PROBLEM DESCRIPTION
Retype every record that appears below, unchanged.
+++ GIVEN ENTRIES +++
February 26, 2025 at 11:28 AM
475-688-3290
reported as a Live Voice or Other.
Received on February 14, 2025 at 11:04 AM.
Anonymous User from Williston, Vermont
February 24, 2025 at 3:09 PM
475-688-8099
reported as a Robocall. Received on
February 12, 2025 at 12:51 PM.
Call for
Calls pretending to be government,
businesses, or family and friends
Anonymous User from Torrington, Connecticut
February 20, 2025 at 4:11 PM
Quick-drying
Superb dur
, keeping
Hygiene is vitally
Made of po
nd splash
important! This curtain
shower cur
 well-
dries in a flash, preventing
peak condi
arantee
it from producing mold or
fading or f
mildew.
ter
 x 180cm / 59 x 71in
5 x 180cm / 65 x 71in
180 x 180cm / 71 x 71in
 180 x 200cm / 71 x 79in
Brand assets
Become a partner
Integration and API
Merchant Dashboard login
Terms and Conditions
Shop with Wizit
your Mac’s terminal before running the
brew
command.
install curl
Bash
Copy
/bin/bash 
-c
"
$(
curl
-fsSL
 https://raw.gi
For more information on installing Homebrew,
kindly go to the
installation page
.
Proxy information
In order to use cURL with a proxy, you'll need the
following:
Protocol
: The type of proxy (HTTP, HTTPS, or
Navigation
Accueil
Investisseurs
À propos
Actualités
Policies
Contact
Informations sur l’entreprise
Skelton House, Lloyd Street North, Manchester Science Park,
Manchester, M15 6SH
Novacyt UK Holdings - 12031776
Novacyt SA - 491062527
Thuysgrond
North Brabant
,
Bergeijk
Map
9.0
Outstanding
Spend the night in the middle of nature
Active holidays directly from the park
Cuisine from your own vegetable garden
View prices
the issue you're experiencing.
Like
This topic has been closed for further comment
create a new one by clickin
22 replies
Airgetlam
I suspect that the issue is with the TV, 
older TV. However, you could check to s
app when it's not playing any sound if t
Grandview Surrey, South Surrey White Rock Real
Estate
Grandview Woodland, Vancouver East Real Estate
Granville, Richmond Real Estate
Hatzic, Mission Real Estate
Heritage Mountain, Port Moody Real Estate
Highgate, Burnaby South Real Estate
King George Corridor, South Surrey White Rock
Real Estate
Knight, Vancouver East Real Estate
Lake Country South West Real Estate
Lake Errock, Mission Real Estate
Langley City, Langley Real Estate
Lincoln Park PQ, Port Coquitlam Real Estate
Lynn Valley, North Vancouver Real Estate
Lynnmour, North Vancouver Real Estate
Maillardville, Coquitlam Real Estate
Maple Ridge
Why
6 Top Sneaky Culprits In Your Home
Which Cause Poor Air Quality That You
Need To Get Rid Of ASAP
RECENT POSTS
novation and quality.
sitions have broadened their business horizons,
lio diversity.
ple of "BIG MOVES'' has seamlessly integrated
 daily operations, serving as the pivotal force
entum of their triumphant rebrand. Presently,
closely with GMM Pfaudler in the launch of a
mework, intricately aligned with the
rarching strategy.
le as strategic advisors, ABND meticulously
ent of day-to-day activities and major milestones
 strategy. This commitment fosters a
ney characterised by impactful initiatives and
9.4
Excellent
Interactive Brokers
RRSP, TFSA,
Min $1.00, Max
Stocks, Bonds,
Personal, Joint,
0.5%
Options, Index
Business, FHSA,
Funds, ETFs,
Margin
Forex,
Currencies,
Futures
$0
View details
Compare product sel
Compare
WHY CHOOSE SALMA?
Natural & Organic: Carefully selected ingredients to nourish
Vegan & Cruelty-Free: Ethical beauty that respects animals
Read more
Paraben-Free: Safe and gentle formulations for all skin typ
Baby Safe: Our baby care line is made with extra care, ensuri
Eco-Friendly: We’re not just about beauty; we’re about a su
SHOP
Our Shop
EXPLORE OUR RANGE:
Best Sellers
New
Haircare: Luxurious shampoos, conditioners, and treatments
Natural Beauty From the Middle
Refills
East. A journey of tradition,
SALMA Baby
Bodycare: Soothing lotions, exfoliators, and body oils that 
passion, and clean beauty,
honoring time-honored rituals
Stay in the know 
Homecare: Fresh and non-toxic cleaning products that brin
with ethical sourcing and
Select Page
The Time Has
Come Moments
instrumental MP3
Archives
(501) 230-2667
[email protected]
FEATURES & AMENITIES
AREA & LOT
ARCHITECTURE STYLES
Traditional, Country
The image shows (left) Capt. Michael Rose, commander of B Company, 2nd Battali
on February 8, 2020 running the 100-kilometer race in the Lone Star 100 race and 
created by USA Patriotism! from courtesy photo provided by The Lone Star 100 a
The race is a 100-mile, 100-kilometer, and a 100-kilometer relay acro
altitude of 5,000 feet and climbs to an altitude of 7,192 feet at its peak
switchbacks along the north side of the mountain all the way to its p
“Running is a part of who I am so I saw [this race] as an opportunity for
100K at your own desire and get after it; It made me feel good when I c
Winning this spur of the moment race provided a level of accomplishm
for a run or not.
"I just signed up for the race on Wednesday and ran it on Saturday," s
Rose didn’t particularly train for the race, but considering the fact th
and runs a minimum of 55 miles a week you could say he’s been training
+++
ANSWER FOR THE TASK
February 26, 2025 at 11:28 AM
475-688-3290
reported as a Live Voice or Other.
Received on February 14, 2025 at 11:04 AM.
Anonymous User from Williston, Vermont
February 24, 2025 at 3:09 PM
475-688-8099
reported as a Robocall. Received on
February 12, 2025 at 12:51 PM.
Call for
Calls pretending to be government,
businesses, or family and friends
Anonymous User from Torrington, Connecticut
February 20, 2025 at 4:11 PM
Quick-drying
Superb dur
, keeping
Hygiene is vitally
Made of po
nd splash
important! This curtain
shower cur
 well-
dries in a flash, preventing
peak condi
arantee
it from producing mold or
fading or f
mildew.
ter
 x 180cm / 59 x 71in
5 x 180cm / 65 x 71in
180 x 180cm / 71 x 71in
 180 x 200cm / 71 x 79in
Brand assets
Become a partner
Integration and API
Merchant Dashboard login
Terms and Conditions
Shop with Wizit
your Mac’s terminal before running the
brew
command.
install curl
Bash
Copy
/bin/bash 
-c
"
$(
curl
-fsSL
 https://raw.gi
For more information on installing Homebrew,
kindly go to the
installation page
.
Proxy information
In order to use cURL with a proxy, you'll need the
following:
Protocol
: The type of proxy (HTTP, HTTPS, or
Navigation
Accueil
Investisseurs
À propos
Actualités
Policies
Contact
Informations sur l’entreprise
Skelton House, Lloyd Street North, Manchester Science Park,
Manchester, M15 6SH
Novacyt UK Holdings - 12031776
Novacyt SA - 491062527
Thuysgrond
North Brabant
,
Bergeijk
Map
9.0
Outstanding
Spend the night in the middle of nature
Active holidays directly from the park
Cuisine from your own vegetable garden
View prices
the issue you're experiencing.
Like
This topic has been closed for further comment
create a new one by clickin
22 replies
Airgetlam
I suspect that the issue is with the TV, 
older TV. However, you could check to s
app when it's not playing any sound if t
Grandview Surrey, South Surrey White Rock Real
Estate
Grandview Woodland, Vancouver East Real Estate
Granville, Richmond Real Estate
Hatzic, Mission Real Estate
Heritage Mountain, Port Moody Real Estate
Highgate, Burnaby South Real Estate
King George Corridor, South Surrey White Rock
Real Estate
Knight, Vancouver East Real Estate
Lake Country South West Real Estate
Lake Errock, Mission Real Estate
Langley City, Langley Real Estate
Lincoln Park PQ, Port Coquitlam Real Estate
Lynn Valley, North Vancouver Real Estate
Lynnmour, North Vancouver Real Estate
Maillardville, Coquitlam Real Estate
Maple Ridge
Why
6 Top Sneaky Culprits In Your Home
Which Cause Poor Air Quality That You
Need To Get Rid Of ASAP
RECENT POSTS
novation and quality.
sitions have broadened their business horizons,
lio diversity.
ple of "BIG MOVES'' has seamlessly integrated
 daily operations, serving as the pivotal force
entum of their triumphant rebrand. Presently,
closely with GMM Pfaudler in the launch of a
mework, intricately aligned with the
rarching strategy.
le as strategic advisors, ABND meticulously
ent of day-to-day activities and major milestones
 strategy. This commitment fosters a
ney characterised by impactful initiatives and
9.4
Excellent
Interactive Brokers
RRSP, TFSA,
Min $1.00, Max
Stocks, Bonds,
Personal, Joint,
0.5%
Options, Index
Business, FHSA,
Funds, ETFs,
Margin
Forex,
Currencies,
Futures
$0
View details
Compare product sel
Compare
WHY CHOOSE SALMA?
Natural & Organic: Carefully selected ingredients to nourish
Vegan & Cruelty-Free: Ethical beauty that respects animals
Read more
Paraben-Free: Safe and gentle formulations for all skin typ
Baby Safe: Our baby care line is made with extra care, ensuri
Eco-Friendly: We’re not just about beauty; we’re about a su
SHOP
Our Shop
EXPLORE OUR RANGE:
Best Sellers
New
Haircare: Luxurious shampoos, conditioners, and treatments
Natural Beauty From the Middle
Refills
East. A journey of tradition,
SALMA Baby
Bodycare: Soothing lotions, exfoliators, and body oils that 
passion, and clean beauty,
honoring time-honored rituals
Stay in the know 
Homecare: Fresh and non-toxic cleaning products that brin
with ethical sourcing and
Select Page
The Time Has
Come Moments
instrumental MP3
Archives
(501) 230-2667
[email protected]
FEATURES & AMENITIES
AREA & LOT
ARCHITECTURE STYLES
Traditional, Country
The image shows (left) Capt. Michael Rose, commander of B Company, 2nd Battali
on February 8, 2020 running the 100-kilometer race in the Lone Star 100 race and 
created by USA Patriotism! from courtesy photo provided by The Lone Star 100 a
The race is a 100-mile, 100-kilometer, and a 100-kilometer relay acro
altitude of 5,000 feet and climbs to an altitude of 7,192 feet at its peak
switchbacks along the north side of the mountain all the way to its p
“Running is a part of who I am so I saw [this race] as an opportunity for
100K at your own desire and get after it; It made me feel good when I c
Winning this spur of the moment race provided a level of accomplishm
for a run or not.
"I just signed up for the race on Wednesday and ran it on Saturday," s
Rose didn’t particularly train for the race, but considering the fact th
and runs a minimum of 55 miles a week you could say he’s been training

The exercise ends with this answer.